Articolo di Stefania D’Egidio

Sono passati 40 anni da quel 29 giugno in cui Brian Johnson si esibì per la prima volta in Belgio con gli AC/DC. Quella sera era tesissimo, aveva sulle spalle un’eredità pesante, quella lasciata pochi mesi prima dal compianto Bon Scott, e probabilmente si chiedette quanto sarebbe durata. Quasi mezzo secolo dopo, invece, sono ancora qua, nonostante gli sfortunati eventi degli ultimi anni: li avevamo lasciati trionfanti sul palco di Imola, poi la morte di Malcolm Young, la perdita di udito di Brian, che lo ha allontanato dalle scene per un pò, i guai giudiziari di Phil Rudd, ma si sa che quando sono ad un passo dalla fine, risorgono dalle ceneri e pubblicano un nuovo album con gli attributi. Back in Black è tuttora uno dei migliori lavori rock’n’roll di sempre, con oltre cinquanta milioni di copie vendute in tutto il mondo, difficile, se non impossibile, sfornarne uno altrettanto leggendario, ma anche Power Up non scherza mica. Prodotto da Brendan O’Brien, tra il 2018 e il 2019, nel Warehouse Studio di Vancouver è la diciassettesima fatica del gruppo australiano, la prima dopo la perdita di Malcolm, sostituito da Stevie Young; se Back in Black si presentava con una cover nera per rendere omaggio all’iconico Scott e iniziava, non a caso, con il suono di una campana, per Power Up è stata scelta una copertina rossa con il logo della band al centro e il palco sullo sfondo, con una fila di amplificatori schierati a dichiarazione di intenti.

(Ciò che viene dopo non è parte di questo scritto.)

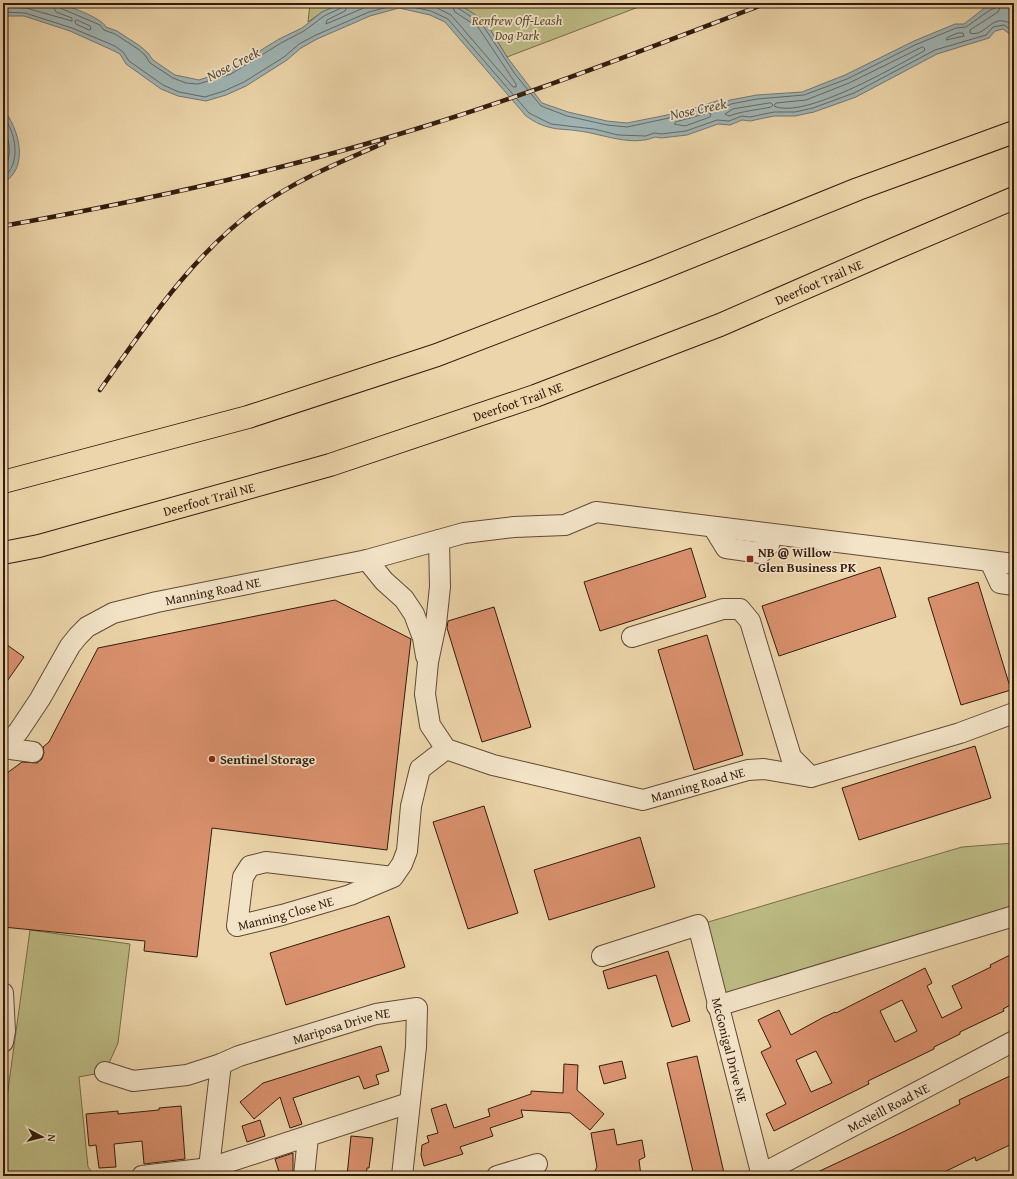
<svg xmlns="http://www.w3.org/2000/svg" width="1017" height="1179" font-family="'Gentium Book Plus',serif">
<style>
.green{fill:#bdbc85;stroke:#786c4a}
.water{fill:#9fb5b5;stroke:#747772}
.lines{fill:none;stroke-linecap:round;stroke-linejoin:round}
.shore{stroke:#696862;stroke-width:1}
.building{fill:#d9906d;stroke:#331b0e;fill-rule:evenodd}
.minor-casing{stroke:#614a35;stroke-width:22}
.highway-casing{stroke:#331b0e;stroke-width:24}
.minor{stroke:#f3e4c8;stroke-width:20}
.highway{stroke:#ecd5aa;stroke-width:22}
.rail-casing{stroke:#331b0e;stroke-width:4.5}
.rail{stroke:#f3e4c8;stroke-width:3;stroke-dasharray:9;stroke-linecap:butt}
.poi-dot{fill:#8f2418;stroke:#f3e4c8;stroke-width:1.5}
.labels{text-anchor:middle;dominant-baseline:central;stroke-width:3.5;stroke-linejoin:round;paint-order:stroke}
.park-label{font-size:13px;font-style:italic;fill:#5c4b32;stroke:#f3e4c8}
.street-label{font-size:13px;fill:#331b0e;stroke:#f3e4c8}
.poi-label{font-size:13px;font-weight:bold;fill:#331b0e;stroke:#f3e4c8;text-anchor:start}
.water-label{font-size:14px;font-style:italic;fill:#534940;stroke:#f3e4c8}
</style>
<rect width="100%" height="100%" fill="#ecd5aa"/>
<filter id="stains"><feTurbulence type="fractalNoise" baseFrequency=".005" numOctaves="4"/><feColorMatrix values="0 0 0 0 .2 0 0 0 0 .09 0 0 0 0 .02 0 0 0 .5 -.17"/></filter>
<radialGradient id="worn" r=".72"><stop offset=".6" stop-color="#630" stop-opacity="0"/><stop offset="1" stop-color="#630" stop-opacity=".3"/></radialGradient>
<path class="green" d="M310,3H343L322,12L308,22Z
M457,3H649L507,57L485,21Z
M1014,843V916L717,1006L698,925L962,847Z
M30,930L130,944L118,1043L105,1072L79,1077L88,1167L95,1176H3V1126Z"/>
<path class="water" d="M3,3C20,3 39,0 56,3C67,5 102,18 106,27L117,31L140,46L148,53L153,60L175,75L199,80L229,70L279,39L302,28L322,12L343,3H457L485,21L507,57L542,103L568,112L607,121L627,123L682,112L720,100L724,103L730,100L757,95L802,92L845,75L914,41L955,24H964L987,6L1000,3H1014V37L1003,29L995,31L989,38L937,54L856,97L814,112L795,116H774L750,121L742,120L730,125L718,124L687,135L661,138L655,137C632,147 603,134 579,131C569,129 557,130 548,127C540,125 533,121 526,116L445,22L430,15L399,8L370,16L317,39L301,48L287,60L246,86L226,95L206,101L178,96L161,89L126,64L120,54L112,50L70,31L24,16H3Z
M3,109C19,128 30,168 3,183Z"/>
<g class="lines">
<path class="shore" d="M57,3L60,8L100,25L104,30L115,34L138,49L145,55L150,63L173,78L186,83L198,84L231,74L281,43L304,31L324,16L341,8L343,3
M348,3L345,11L327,20L326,24L366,7L382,3
M418,3L433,6L451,15L513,87H516V84L478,27L455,12L451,3
M456,3L458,8L482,24L515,74L541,106L567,116L607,125L627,127L683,115L719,105L725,107L731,104L757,99L804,95L847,79L915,45L956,28L966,27L990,10L995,8L997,3
M1002,3L998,12L970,30V33C987,38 992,9 1014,26
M3,7L26,8L72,21V18L56,12L52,3
M3,12L25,13L72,28L115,46L123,52L129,61L163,85L179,92L205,97L224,91L244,82L284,57L299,44L316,35L369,12L399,4L431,11L448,19L529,113L551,124L594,129L618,135L646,136L654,133L661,134L686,131L717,120L729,121L742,116L750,117L774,112H795L813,108L854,93L935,50L986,35L993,27L1004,25L1014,32
M77,20L90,26L91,29L89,30L76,24L75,21Z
M958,33H963L964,36L946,40L947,38Z
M923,47L925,49L924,51C896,66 804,120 774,106L776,103L806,100L849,83Z
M771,103L773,105L771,107C757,110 742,111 729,116L725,114L733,109Z
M709,113L711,114L710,117L685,126L674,124L676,122Z
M3,116C16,132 22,164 3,178
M3,126C10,141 13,156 3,171"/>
</g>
<path class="building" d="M691,548L706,597L600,631L584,582Z
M880,567L896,617L779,656L762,606Z
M978,582L1011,690L961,705L928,598Z
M335,600L411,639L387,850L212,828L197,957L144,951L145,941L3,927V776L22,762L37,763L42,759L44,753L43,747L49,742L98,648Z
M494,607L531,727L482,742L447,628L448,621Z
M707,635L743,755L694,770L658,650Z
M3,642L24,657L3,687Z
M975,746L991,798L859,840L842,788Z
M484,806L518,913L468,929L433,822Z
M640,837L655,887L549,920L534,870Z
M389,916L405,967L286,1005L270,953Z
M668,951L690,1021L672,1027L656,975L608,989L603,971Z
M1014,953V1003L1003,1009L1004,1011L960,1032V1034L934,1047V1049L868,1081L869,1084L774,1131L766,1114L786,1104L761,1052L771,1047L758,1020L779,1010L791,1035L822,1018L835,1012L836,1013L925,968L932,983L927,986L942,1018L962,1008L952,986L991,967L990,965ZM902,1000L917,1031L895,1042L880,1011ZM816,1051L832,1083L811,1092L796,1060Z
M381,1046L389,1071L376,1075L379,1084L364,1089L359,1076L293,1098L302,1124L290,1128L280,1097L254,1119L240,1102L263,1083Z
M697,1056L724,1173L713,1176H694L667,1063Z
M622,1061L626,1078L604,1084L599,1066Z
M564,1064L578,1065L577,1090L604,1114L590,1130L570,1113L521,1110L523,1117L490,1128L493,1136L460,1147L463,1154L424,1166L421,1155L422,1145L429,1142L427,1136L438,1133L431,1109L446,1104L454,1128L490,1116L488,1109L531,1094V1091L563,1093Z
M1014,1074V1143L976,1161L975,1157L936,1176H809L901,1133L960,1104L959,1100Z
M181,1106L185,1159L144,1164L142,1141L114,1144L116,1167L99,1168L96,1145L89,1146L86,1114L118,1111V1114L159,1110V1108Z
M260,1120L265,1136L247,1142L242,1126Z
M614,1129L617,1145L642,1140L645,1157L639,1160L641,1176H592L597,1167L591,1133Z
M351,1136L373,1138L369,1168H367L366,1176H347Z
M293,1153V1172L280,1175L275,1159Z"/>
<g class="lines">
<defs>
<g id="minor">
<path d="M713,527L726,548L761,553L769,545L772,534"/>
<path id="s1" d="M439,540L440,587L436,624L428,662L425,694L430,725L446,749L493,765L643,800L748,770L764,769L811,777L960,733L1014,713"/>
<path d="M367,560L384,581L404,599L414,614L423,638L426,656"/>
<path d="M990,561L1000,583L1014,585"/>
<path d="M632,637L723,609H740L750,621L791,757L811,777"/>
<path id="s2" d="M3,747L18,732L40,699L70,646L78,636L87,627L113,613L157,602L367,560L464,533L514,527L565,525L596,512L1014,564"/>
<path d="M3,748L33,752"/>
<path id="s3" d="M393,877L266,862L250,866L243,877L237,926L282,915L350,895L393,877L402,864L407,851L411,806L420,769L446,749"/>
<path id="s4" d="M602,956L698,925L762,1176"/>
<path d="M3,993L5,1031L3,1042"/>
<path d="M717,1006L1014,916"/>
<path id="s5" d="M105,1072L133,1081L187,1075L221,1064L239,1056L376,1014L417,1008L416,1047L402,1176"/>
<path d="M142,1176L210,1168L409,1103"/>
<path d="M208,1176L221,1064"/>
<path d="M304,1176L308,1137"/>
<path d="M497,1176L537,1164"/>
<path id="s6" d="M758,1176L1014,1041"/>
</g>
<g id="highway">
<path d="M3,482L248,417L437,355L655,271L858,189L1014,132"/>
<path id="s7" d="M3,553L39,546L330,465L535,396L720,325L894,249L1014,198"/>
</g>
</defs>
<use href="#minor" class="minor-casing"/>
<use href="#highway" class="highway-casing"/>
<use href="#minor" class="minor"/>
<use href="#highway" class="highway"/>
<defs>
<path id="rail" d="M3,226C143,201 281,171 416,129C535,93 651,47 767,3
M100,390C146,325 192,255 257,208C296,180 340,162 384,143"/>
</defs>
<use href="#rail" class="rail-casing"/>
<use href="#rail" class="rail"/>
</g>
<g class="poi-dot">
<rect x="746" y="555" width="8" height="8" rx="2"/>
<circle cx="212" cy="759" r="4"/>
</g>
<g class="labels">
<g class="park-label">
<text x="517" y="20">Renfrew Off-Leash<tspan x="517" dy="15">Dog Park</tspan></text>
</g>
<g class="street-label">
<text stroke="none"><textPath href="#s7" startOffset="861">Deerfoot Trail NE</textPath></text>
<text stroke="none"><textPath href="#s7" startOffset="537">Deerfoot Trail NE</textPath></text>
<text stroke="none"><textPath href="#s7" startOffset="213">Deerfoot Trail NE</textPath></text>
<text stroke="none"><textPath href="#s2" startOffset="279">Manning Road NE</textPath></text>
<text stroke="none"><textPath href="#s1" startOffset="476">Manning Road NE</textPath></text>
<text stroke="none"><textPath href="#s3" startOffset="257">Manning Close NE</textPath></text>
<text stroke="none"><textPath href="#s5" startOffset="246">Mariposa Drive NE</textPath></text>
<text stroke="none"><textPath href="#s4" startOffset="230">McGonigal Drive NE</textPath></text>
<text stroke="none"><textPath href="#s6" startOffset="147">McNeill Road NE</textPath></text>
</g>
<g class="poi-label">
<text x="758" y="552">NB @ Willow<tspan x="758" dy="15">Glen Business PK</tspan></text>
<text x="220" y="759">Sentinel Storage</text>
</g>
<g class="water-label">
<text transform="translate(233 64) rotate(-27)">Nose Creek</text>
<text transform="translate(698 109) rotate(-12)">Nose Creek</text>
</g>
</g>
<rect width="1017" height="1179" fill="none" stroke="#ecd5aa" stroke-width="16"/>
<rect x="4" y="4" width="1009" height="1171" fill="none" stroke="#331b0e" stroke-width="2"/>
<rect x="8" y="8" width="1001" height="1163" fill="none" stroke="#331b0e"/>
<g transform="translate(42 1137) rotate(97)" stroke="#f3e4c8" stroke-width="3" paint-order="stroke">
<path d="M0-3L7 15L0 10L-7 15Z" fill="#331b0e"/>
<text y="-6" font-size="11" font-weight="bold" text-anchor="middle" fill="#331b0e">N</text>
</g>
<rect width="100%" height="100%" filter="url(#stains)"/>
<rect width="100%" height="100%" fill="url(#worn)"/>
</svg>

L’album uscirà il 13 novembre in diversi formati, digitale, CD standard, Deluxe Limited Edition e vinile in cinque versioni di colore; la versione Deluxe prevede una special box in cui, premendo un bottone laterale, si illuminerà il logo e si attiveranno gli altoparlanti integrati, all’interno del cofanetto, oltre al CD, ci saranno un booklet di venti pagine, con foto esclusive, e un cavo usb per la ricarica della scatola.